Color Binoculars, available now on the App Store, applies a filter to the camera lens to replace troublesome color combinations, like red and green, with a combination easier to tell apart, like pink and green. The idea for the app came up during Microsoft’s 2015 hackathon, when engineers Tom Overton and Tingting Zhu developed the prototype.

“We read about special lenses that helped colorblind people distinguish colors,” Zhu, said in a company blog. “However, that’s expensive. So we thought, let’s code something on a phone for free.”

They started with a relatively straightforward goal: make reds brighter and greens darker. Overton, who is colorblind, said he saw an immediate improvement in his ability to distinguish colors. The team then took the prototype to the Microsoft Garage (the company’s project lab) and built it into an app that adapts to different common types of colorblindness as well as an on/off mechanism for the filters to compare what something normally looks like versus what those with colorblindness see.

The National Eye Institute estimates about 8 percent of men and 0.5 percent of women with Northern European ancestry have the most common form of color blindess. In most cases, it isn’t too disruptive to daily life (although a small percentage of the population does experience total colorblindness).

# [Data extract]

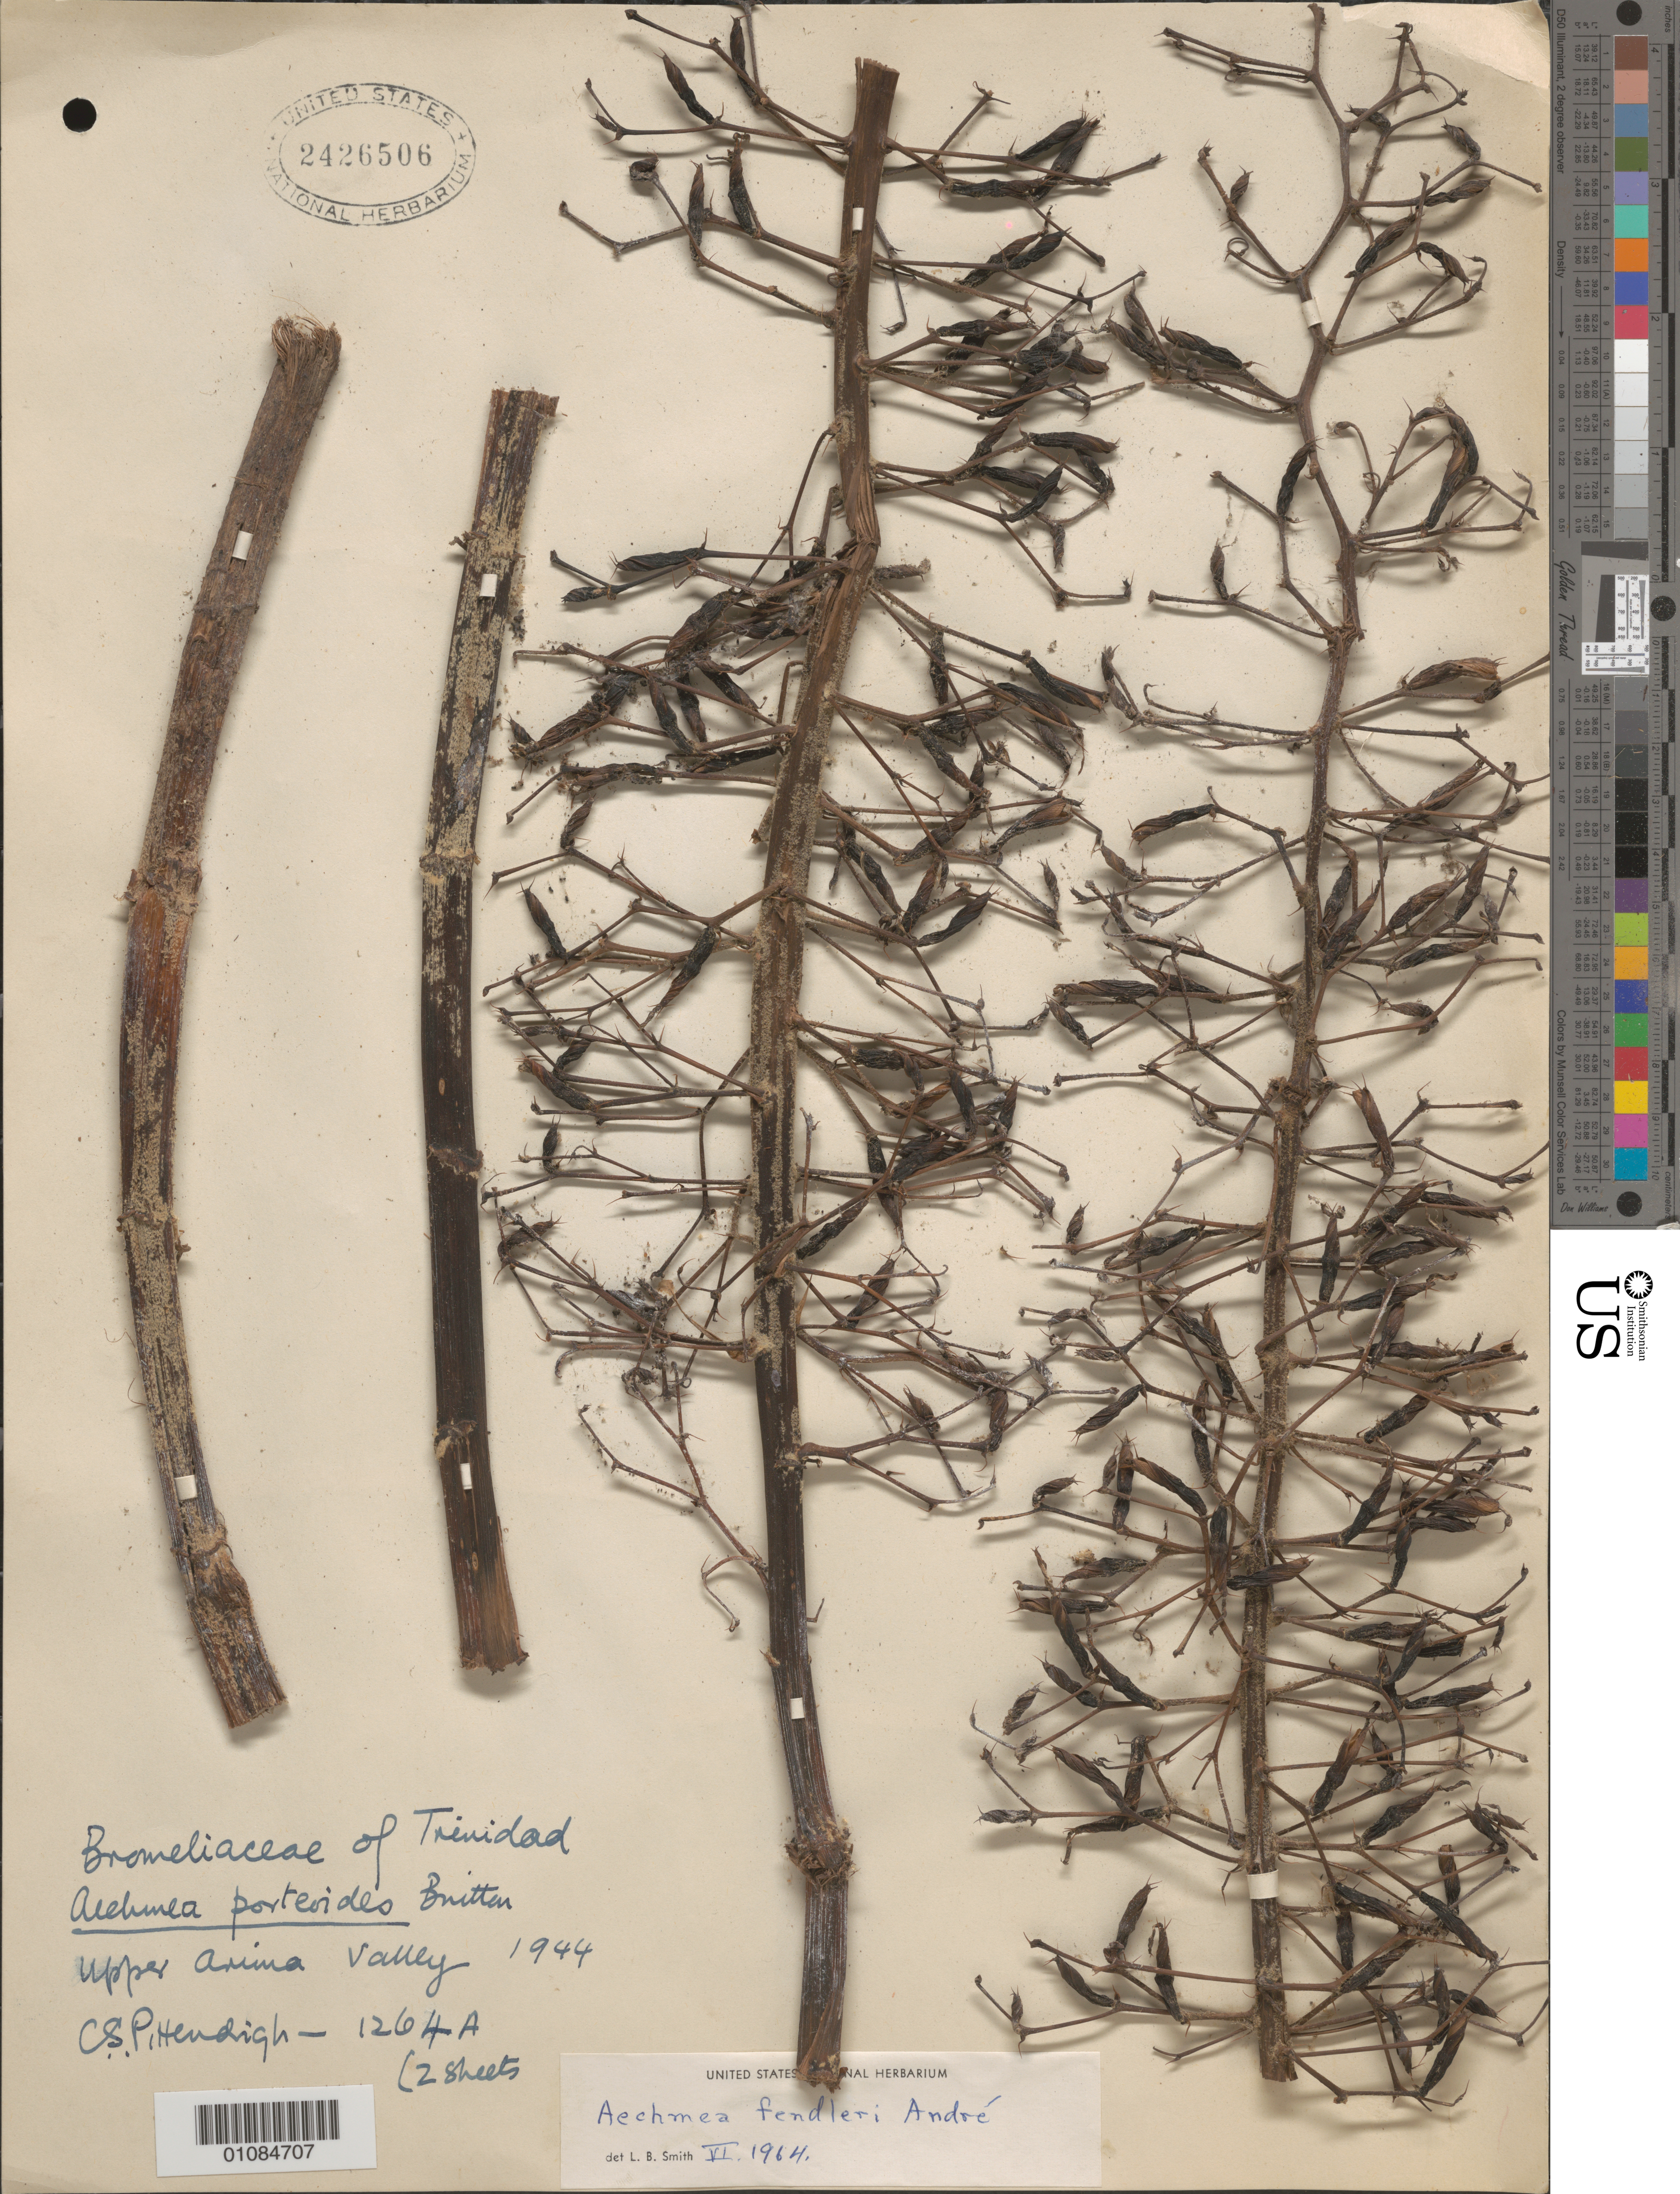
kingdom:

* * *

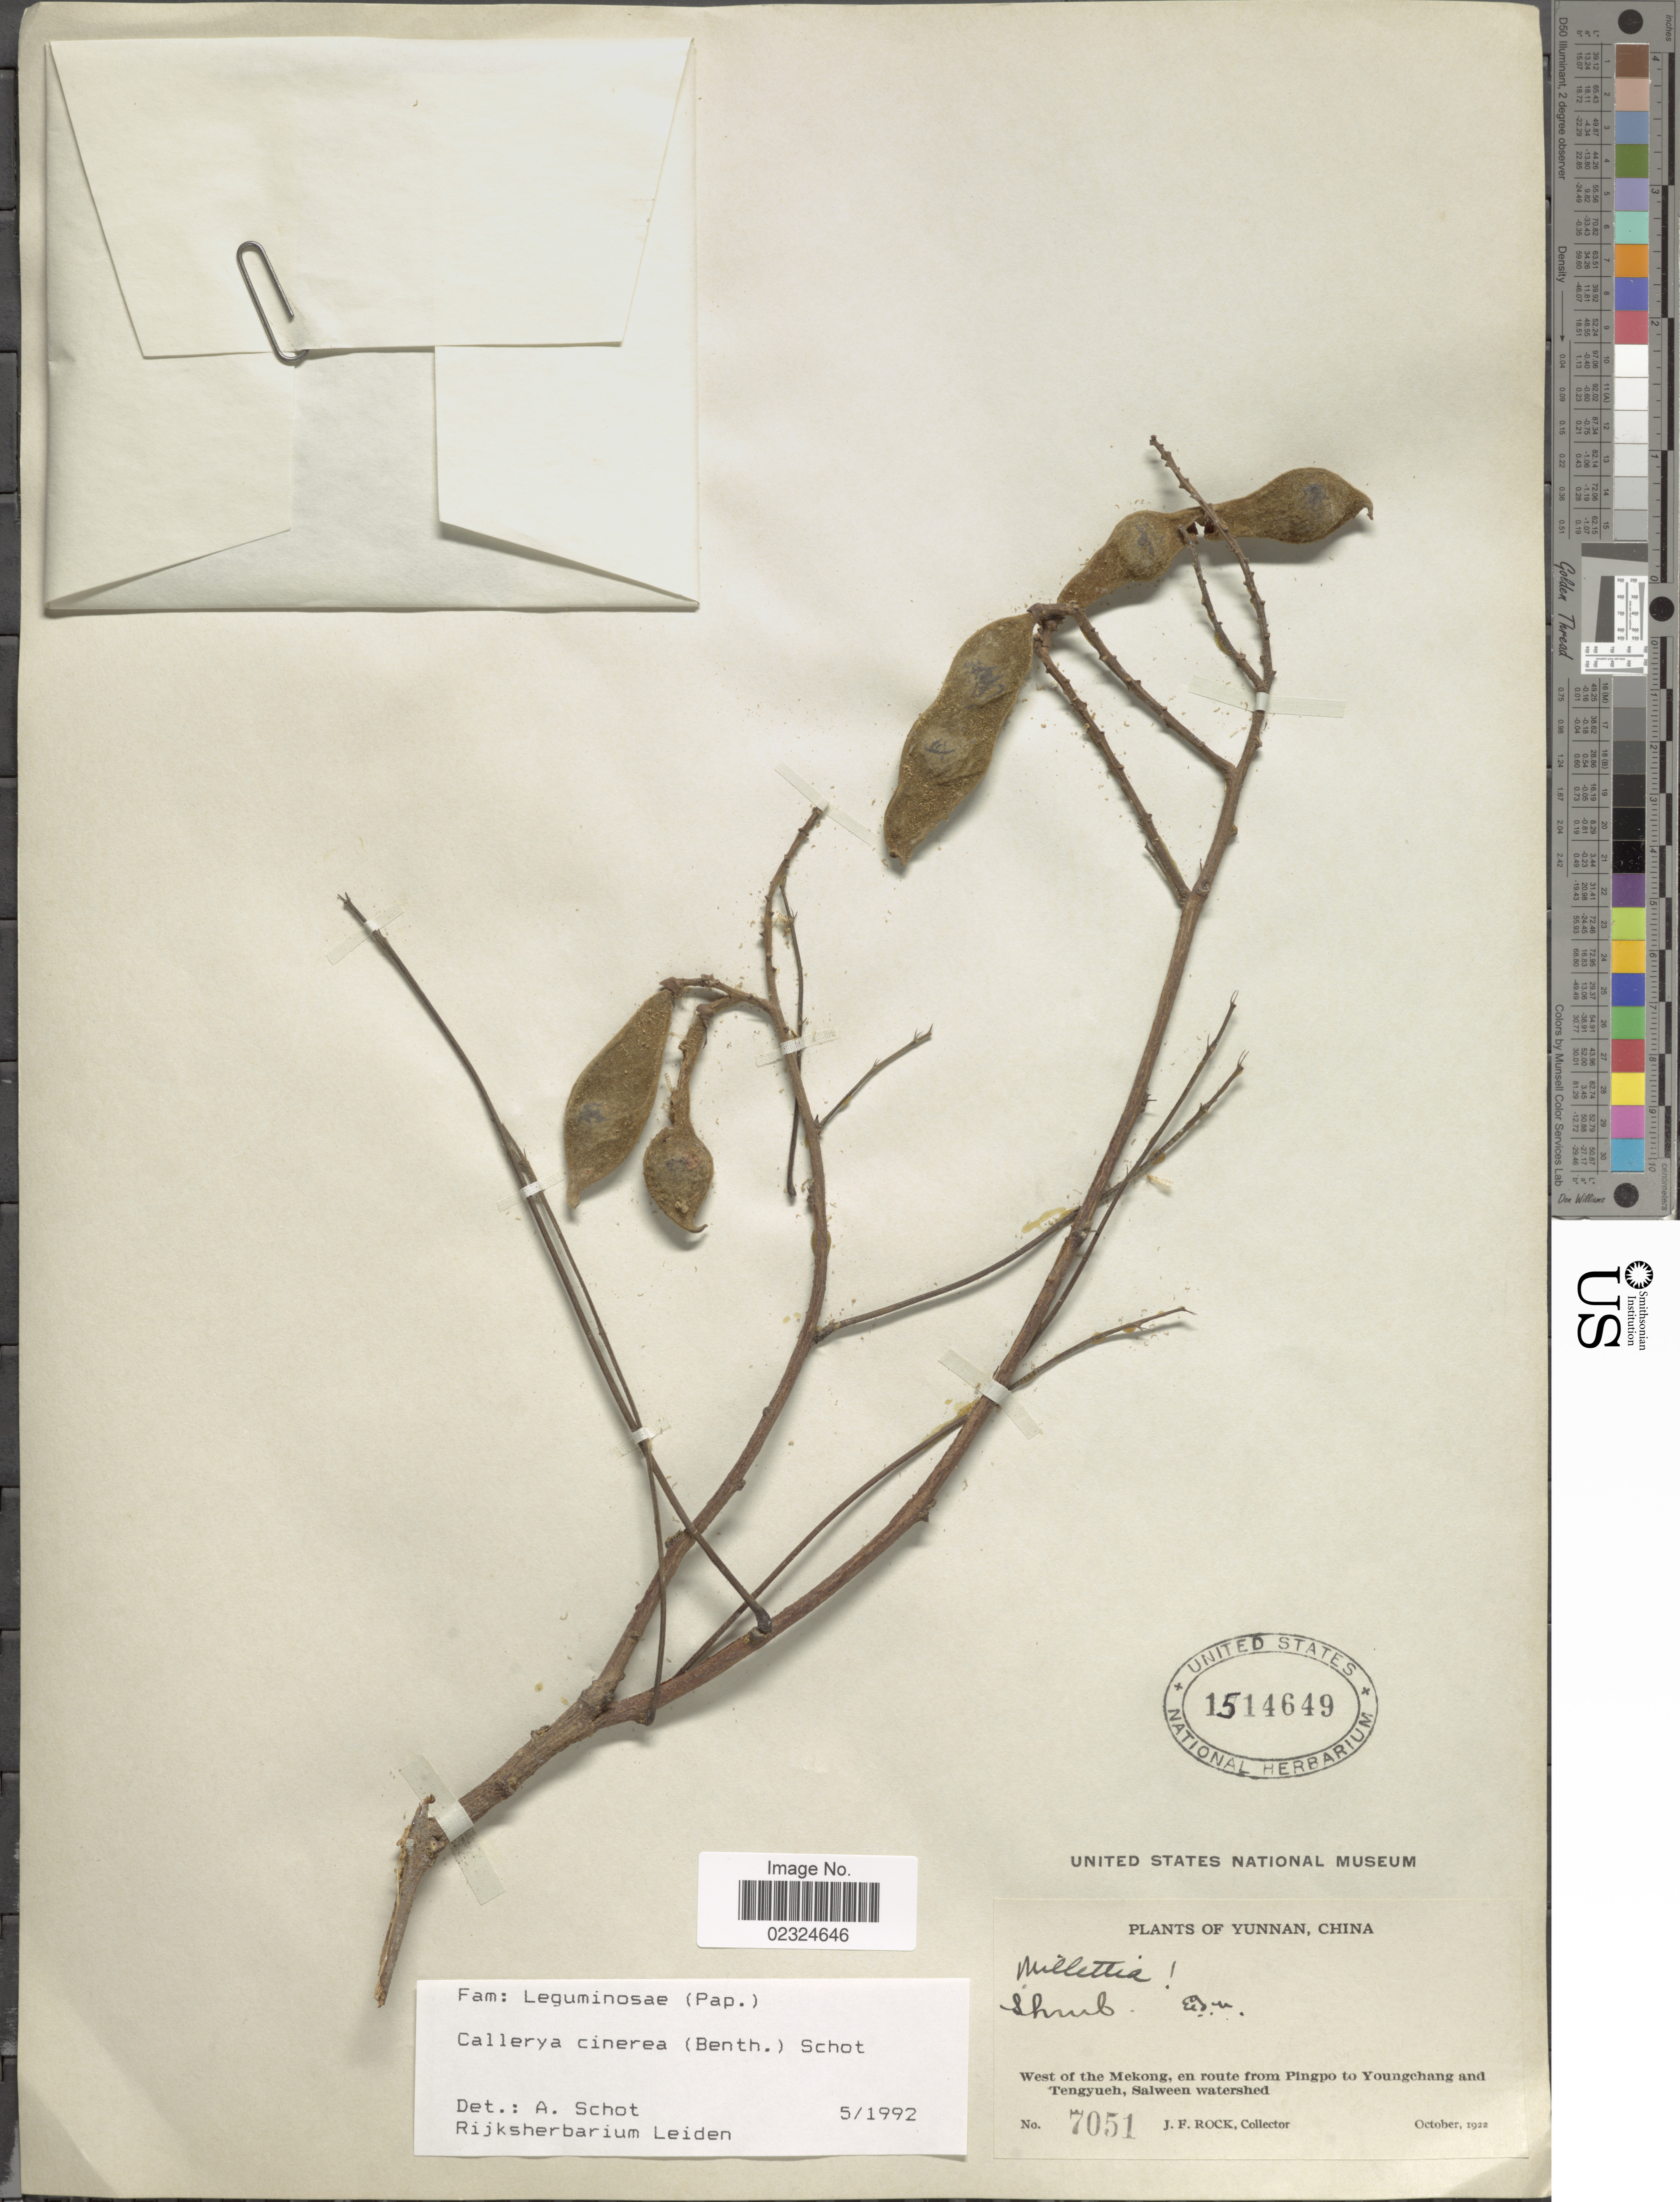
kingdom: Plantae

# [Objectives]
1. In the Color Binoculars article, at what event did the idea for the app come up?
2. Translate this sentence from the Color Binoculars article into Spanish: "They started with a relatively straightforward goal: make reds brighter and greens darker."

# [Solutions by task]
1. Microsoft's 2015 hackathon.

2. Empezaron con un objetivo relativamente sencillo: hacer los rojos más brillantes y los verdes más oscuros.